DATA SHOWN ▸

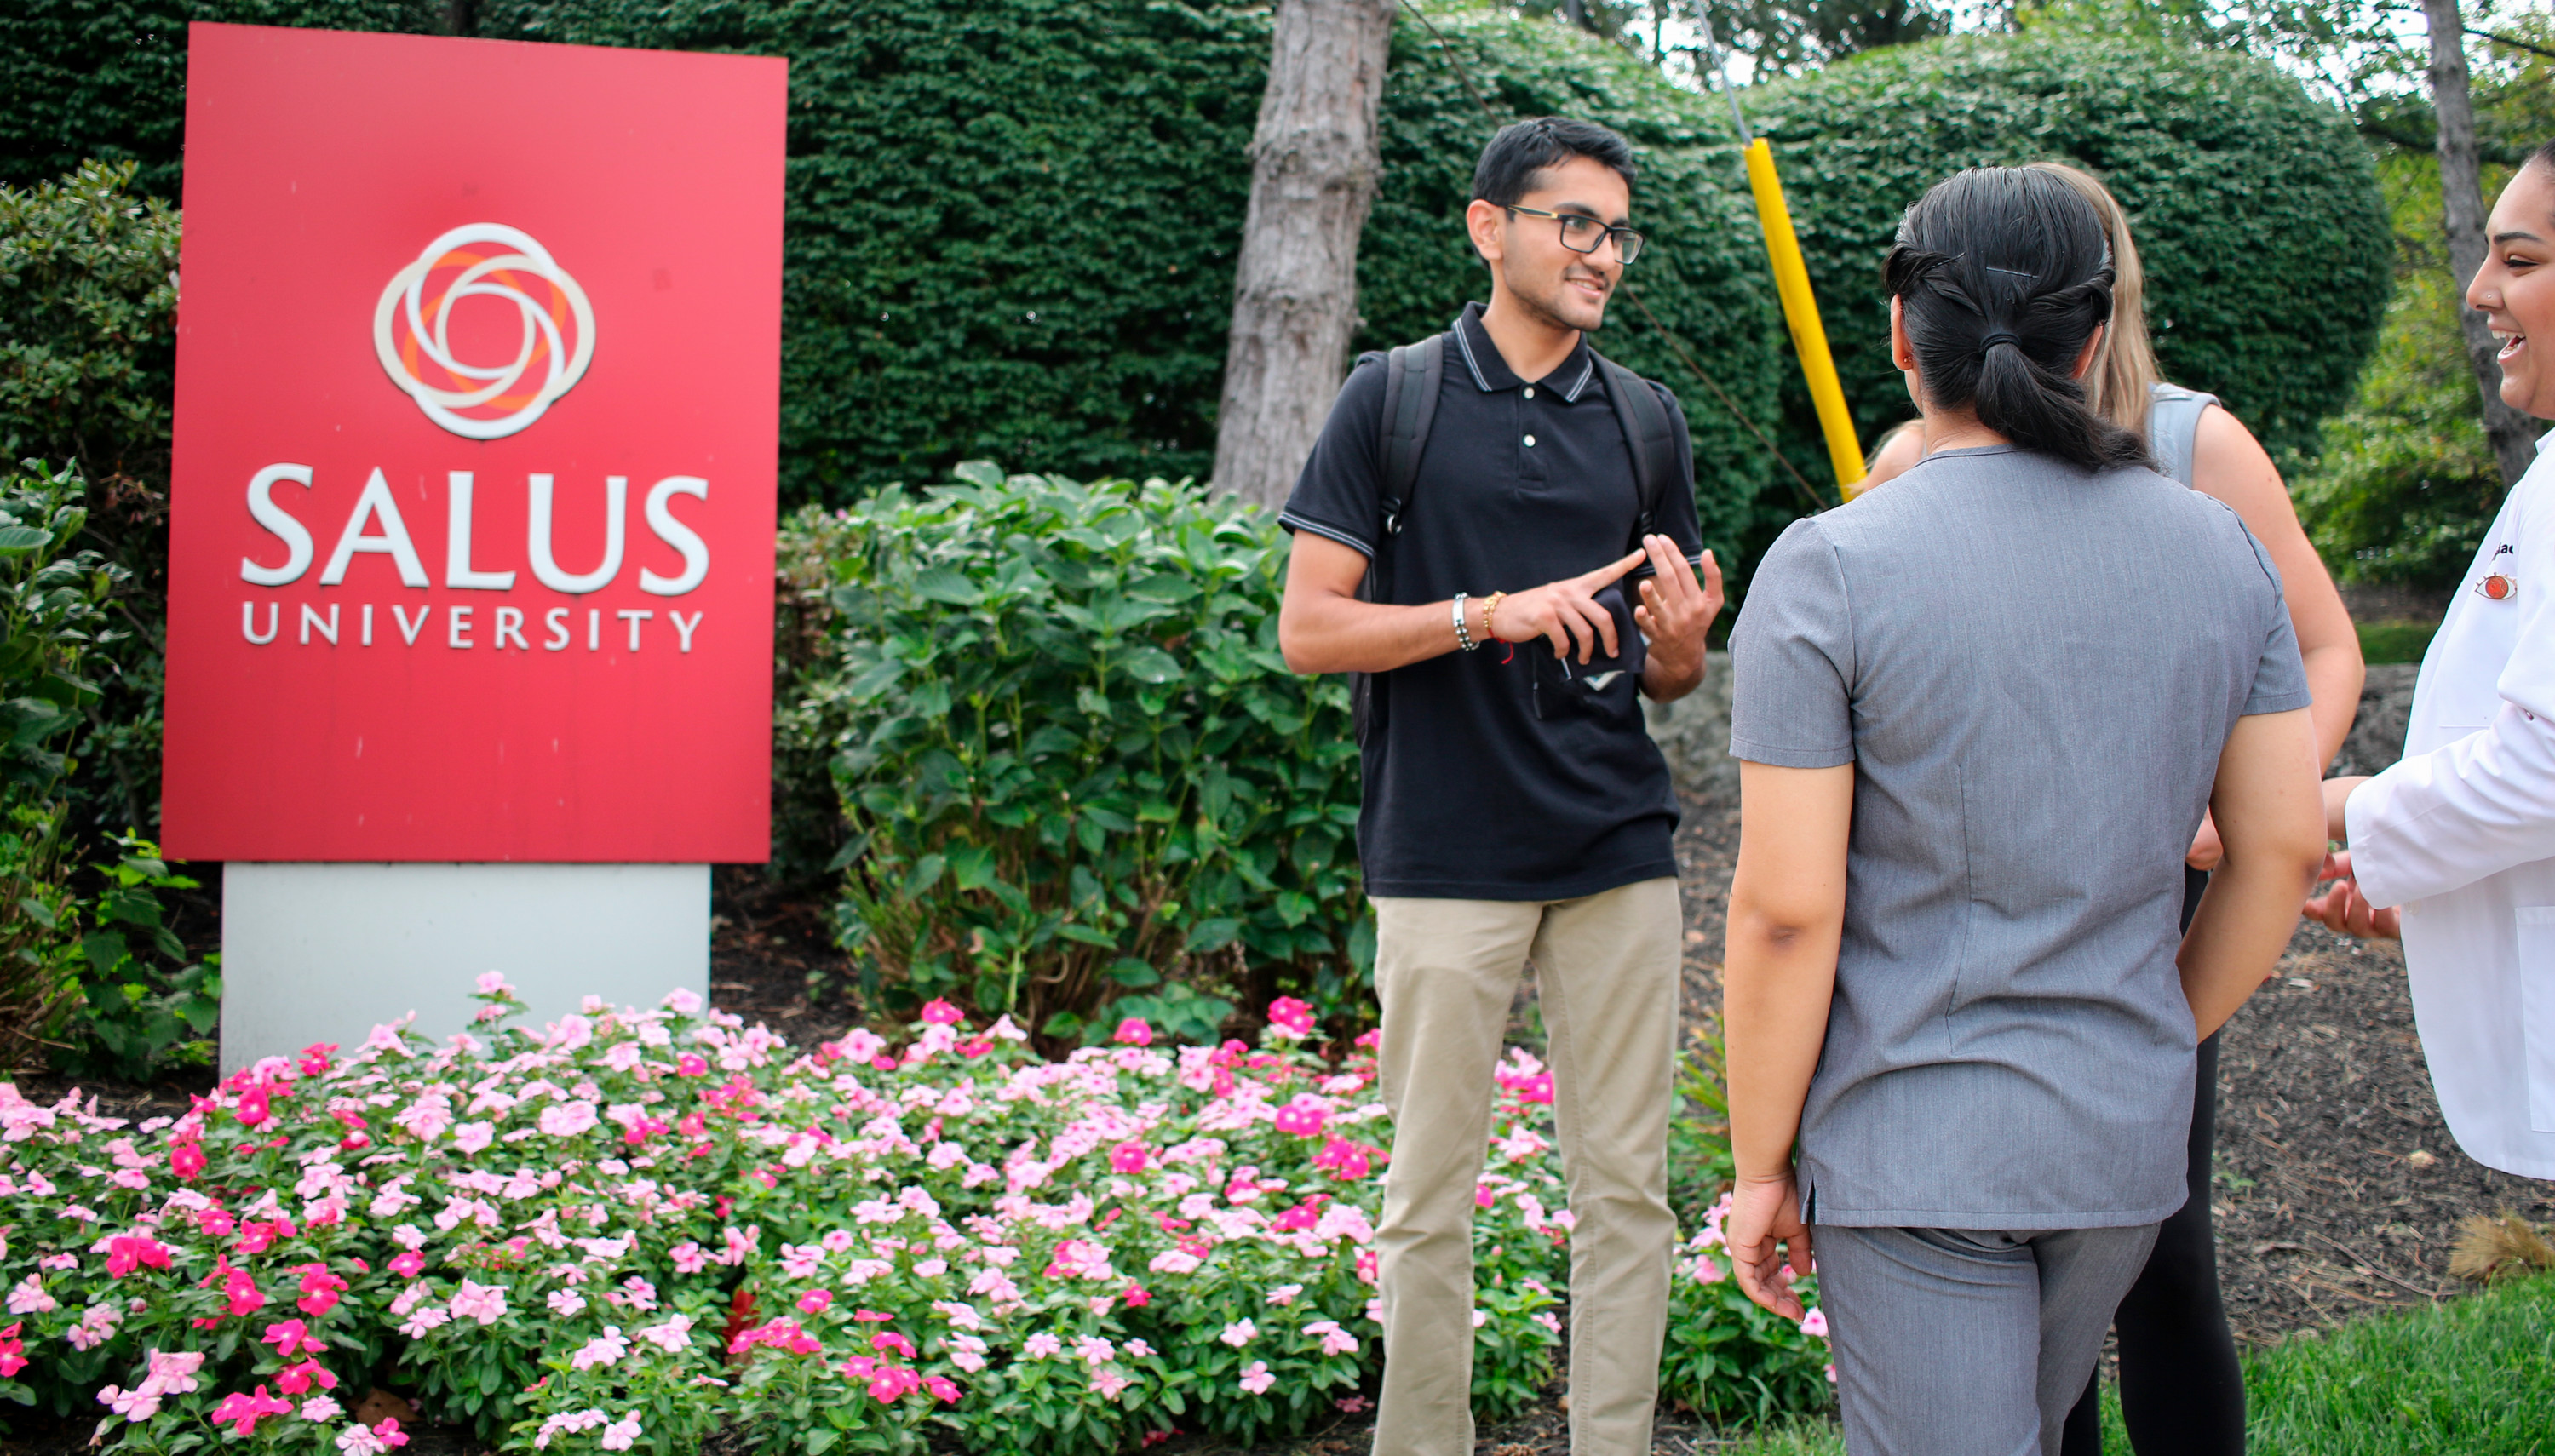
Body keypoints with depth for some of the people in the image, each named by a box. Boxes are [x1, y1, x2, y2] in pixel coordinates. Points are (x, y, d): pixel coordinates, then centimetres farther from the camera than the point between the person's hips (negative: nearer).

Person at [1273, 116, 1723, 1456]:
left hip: (1619, 852, 3)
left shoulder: (1646, 420, 11)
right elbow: (1307, 630, -4)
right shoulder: (1393, 400, 0)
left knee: (1626, 1191, 6)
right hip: (1445, 855, -3)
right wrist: (1491, 612, -16)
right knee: (1430, 1199, 3)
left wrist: (1679, 636, -9)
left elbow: (1671, 677, 15)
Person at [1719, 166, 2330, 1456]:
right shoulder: (2219, 550, 1)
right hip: (2129, 1139, 5)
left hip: (1914, 1145, -5)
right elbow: (2283, 847, 4)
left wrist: (1761, 1168, -5)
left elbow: (1784, 909, -15)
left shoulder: (1827, 571, -13)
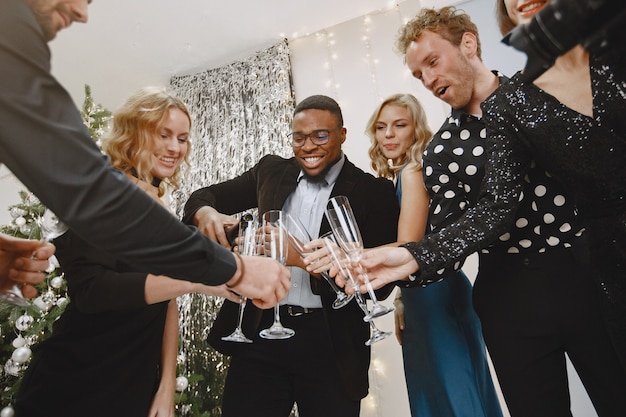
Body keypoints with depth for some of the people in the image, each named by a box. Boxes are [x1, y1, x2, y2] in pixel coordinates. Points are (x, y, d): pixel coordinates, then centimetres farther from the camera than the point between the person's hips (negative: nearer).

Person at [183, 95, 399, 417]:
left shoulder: (373, 192, -4)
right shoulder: (271, 171, 7)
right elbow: (207, 195, 12)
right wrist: (205, 212, -13)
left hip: (331, 345, -2)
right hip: (261, 332, 3)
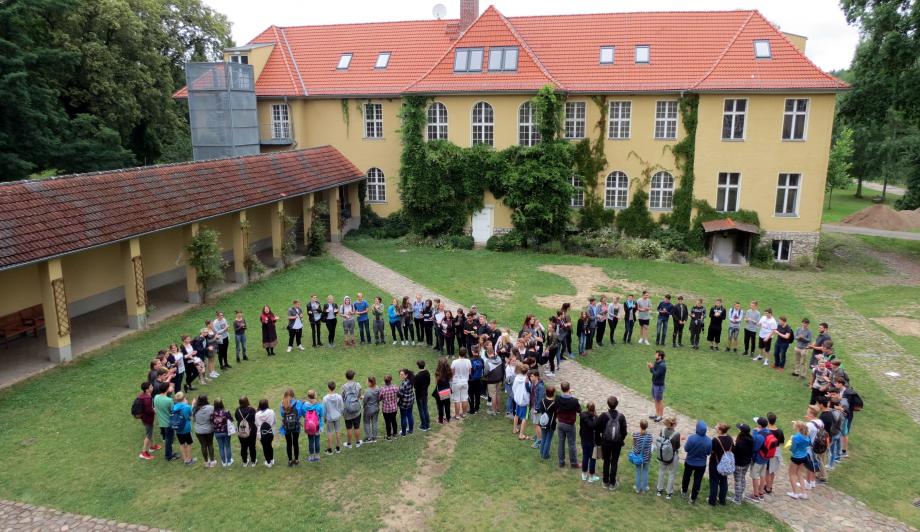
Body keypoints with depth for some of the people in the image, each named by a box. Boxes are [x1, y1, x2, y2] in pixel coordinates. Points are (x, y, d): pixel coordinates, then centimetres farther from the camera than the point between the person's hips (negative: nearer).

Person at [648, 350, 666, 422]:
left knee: (659, 401, 5)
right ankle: (657, 414, 31)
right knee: (656, 400, 18)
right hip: (654, 384, 9)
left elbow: (656, 374, -27)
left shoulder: (662, 365, -24)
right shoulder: (656, 362, 3)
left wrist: (652, 368, -21)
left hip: (659, 386, -9)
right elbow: (652, 372, 8)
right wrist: (650, 367, -11)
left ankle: (660, 416, 18)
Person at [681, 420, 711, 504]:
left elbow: (686, 449, -17)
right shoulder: (709, 440, -20)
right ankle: (693, 498, 25)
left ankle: (684, 492, 44)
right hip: (701, 464, 1)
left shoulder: (691, 438, -28)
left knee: (686, 477, 24)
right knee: (697, 481, 15)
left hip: (689, 462, 0)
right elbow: (709, 453, -7)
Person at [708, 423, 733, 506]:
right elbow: (732, 450, 5)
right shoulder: (729, 438, -6)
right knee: (724, 482, 18)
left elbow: (711, 451, -21)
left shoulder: (716, 440, -28)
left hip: (715, 464, -6)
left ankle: (712, 501, 17)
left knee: (714, 482, 7)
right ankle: (722, 500, 30)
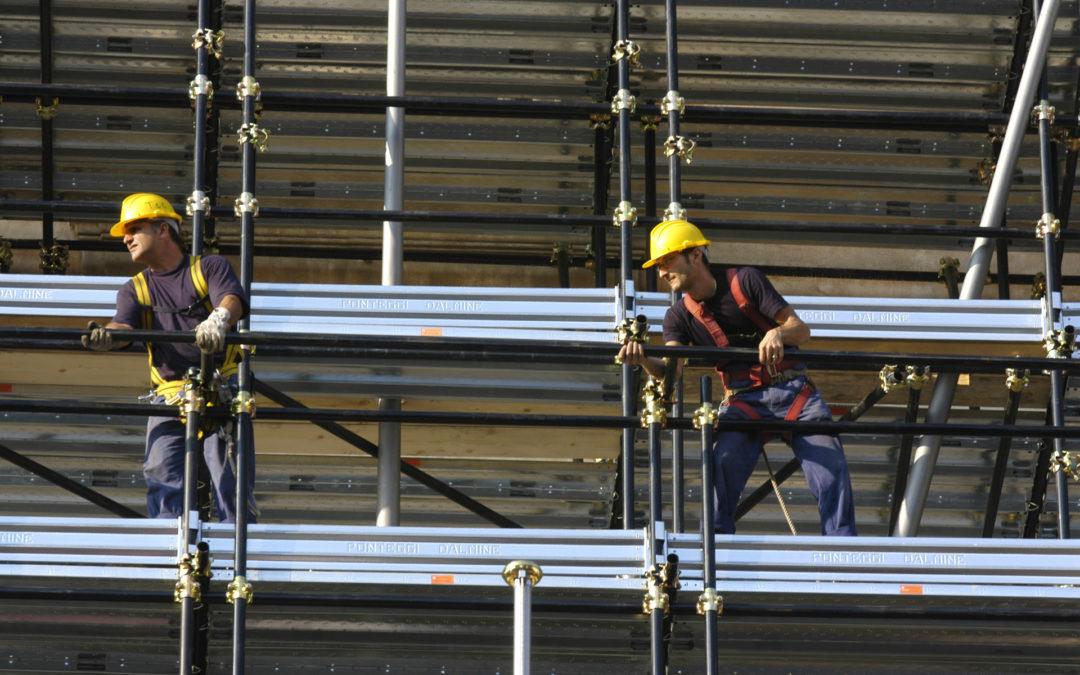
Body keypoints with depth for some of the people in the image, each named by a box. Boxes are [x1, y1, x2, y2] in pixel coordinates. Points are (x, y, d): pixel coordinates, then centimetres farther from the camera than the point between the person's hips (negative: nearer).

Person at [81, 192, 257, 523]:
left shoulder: (211, 267, 9)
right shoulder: (135, 290, 18)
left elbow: (232, 301, -11)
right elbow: (124, 326, -3)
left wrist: (219, 318, -37)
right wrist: (106, 336, -29)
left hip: (223, 386, -3)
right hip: (171, 393, 3)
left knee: (231, 478, -9)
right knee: (161, 473, -13)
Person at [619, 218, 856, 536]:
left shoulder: (745, 281, -3)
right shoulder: (679, 316, 5)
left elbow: (801, 329, -5)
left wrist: (779, 333, -29)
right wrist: (644, 360, -36)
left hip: (792, 389, -2)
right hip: (744, 400, 2)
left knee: (832, 471, -14)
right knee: (723, 463, -24)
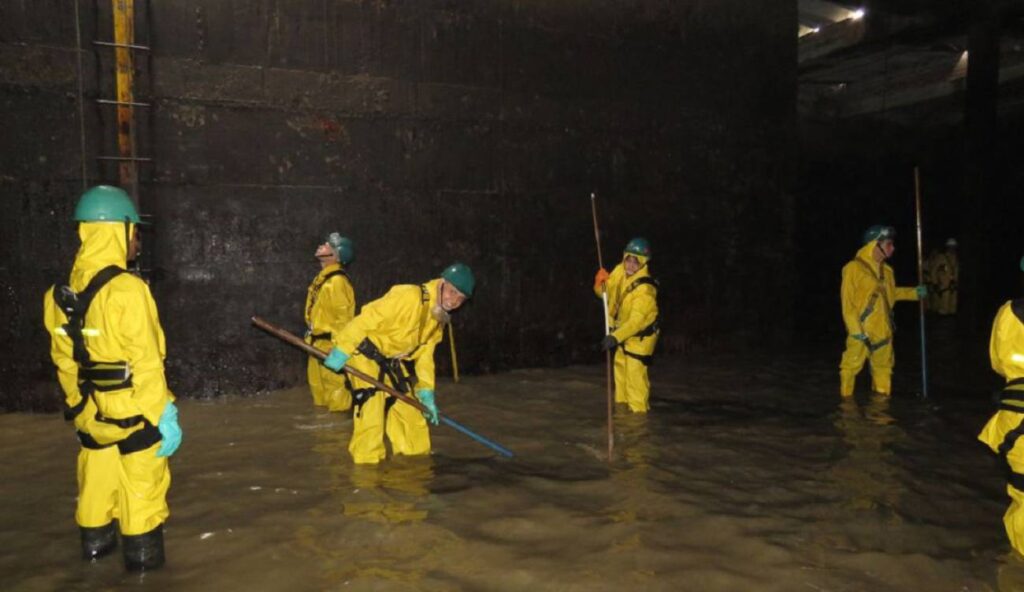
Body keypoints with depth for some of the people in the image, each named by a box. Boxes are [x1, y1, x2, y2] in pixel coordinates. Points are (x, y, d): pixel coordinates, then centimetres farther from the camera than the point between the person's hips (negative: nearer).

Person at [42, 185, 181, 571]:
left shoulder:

DIRECTIONS FOR THIS TASK ▸
Leave the images aside and retype each line of the listing above exactly.

RESULT OF THE EXERCISE ▸
Body keypoints with depth for some of the people in the image, each named by a box. Boxes are [x1, y1, x2, y2] in pixel coordinates. Points are (x, y, d): pixel coordinates, then centimetres farther from the camera than the point between the person's hips (negative: nearer).

Person at [1273, 116, 1723, 1456]:
left hip: (1619, 852, 3)
left shoulder: (1646, 420, 11)
right elbow: (1307, 630, -4)
right shoulder: (1393, 400, 0)
left knee: (1626, 1191, 6)
right hip: (1445, 855, -3)
right wrist: (1491, 612, -16)
right knee: (1430, 1199, 3)
left wrist: (1679, 636, -9)
left elbow: (1671, 677, 15)
Person at [1719, 166, 2330, 1456]:
right shoulder: (2219, 550, 1)
right hip: (2129, 1139, 5)
left hip: (1914, 1145, -5)
right elbow: (2283, 847, 4)
left wrist: (1761, 1168, -5)
left elbow: (1784, 909, -15)
left shoulder: (1827, 571, -13)
Body keypoints with depth for some of the people in the image, each named by a box. Boxes are [x1, y1, x2, y2] in pixel coordinates. Points are (x, y, d): pixel coordinates, then centimetres farther from the camera than the point between the person's hips (negative: nearer).

Person at [183, 95, 399, 417]:
left shoulder: (373, 192, -4)
right shoulder: (271, 171, 7)
right elbow: (207, 195, 12)
right wrist: (205, 212, -13)
left hip: (331, 345, -2)
right hip: (261, 332, 3)
Body keypoints with depth for some of the people in the image, each named by a box. Boxes are [x1, y1, x2, y2] in pixel coordinates. Points are (x, y, d): pixel coordinates, then centimetres farther from the camera than the point between the person's hips (negative: nearer).

Person at [648, 350, 666, 422]:
left knee: (659, 401, 5)
right ankle: (657, 414, 31)
right knee: (656, 400, 18)
right hip: (654, 384, 9)
left elbow: (656, 374, -27)
left shoulder: (662, 365, -24)
right shoulder: (656, 362, 3)
left wrist: (652, 368, -21)
left hip: (659, 386, -9)
right elbow: (652, 372, 8)
right wrist: (650, 367, -11)
left ankle: (660, 416, 18)
Person at [681, 420, 711, 504]:
left elbow: (686, 449, -17)
right shoulder: (709, 440, -20)
right ankle: (693, 498, 25)
left ankle: (684, 492, 44)
right hip: (701, 464, 1)
left shoulder: (691, 438, -28)
left knee: (686, 477, 24)
right knee: (697, 481, 15)
left hip: (689, 462, 0)
right elbow: (709, 453, -7)
Person at [708, 423, 733, 506]:
right elbow: (732, 450, 5)
right shoulder: (729, 438, -6)
right knee: (724, 482, 18)
left elbow: (711, 451, -21)
left shoulder: (716, 440, -28)
left hip: (715, 464, -6)
left ankle: (712, 501, 17)
left knee: (714, 482, 7)
right ankle: (722, 500, 30)
Body keypoints with depth for some of the people in the image, each named by a box. Boxes are [x1, y1, x2, y2] in pixel coordinates. Points are (x, y, d): pixel coordinates, then centimetres farther from the camera than the point between the person's hips (negative: nearer).

Person at [81, 192, 257, 523]:
left shoulder: (211, 267, 9)
right shoulder: (135, 290, 18)
left elbow: (232, 301, -11)
right elbow: (124, 326, -3)
left wrist: (219, 318, -37)
right wrist: (106, 336, -29)
left hip: (223, 386, -3)
right hip: (171, 393, 3)
left knee: (231, 478, -9)
right knee: (161, 473, -13)
Person at [619, 218, 856, 536]:
left shoulder: (745, 281, -3)
right shoulder: (679, 316, 5)
left elbow: (801, 329, -5)
left wrist: (779, 333, -29)
right wrist: (644, 360, -36)
left hip: (792, 389, -2)
right hip: (744, 400, 2)
left knee: (832, 471, -14)
right knee: (723, 463, -24)
Body keypoints with depth for some of the people in the image, each named by a box. Boxes are [x1, y1, x2, y2] in pixel coordinates. Points are (x, y, d): pixel coordinates, then centimetres farther from the camera than the point between the person's hips (negative: nearer).

Person at [42, 185, 181, 571]:
left shoulder:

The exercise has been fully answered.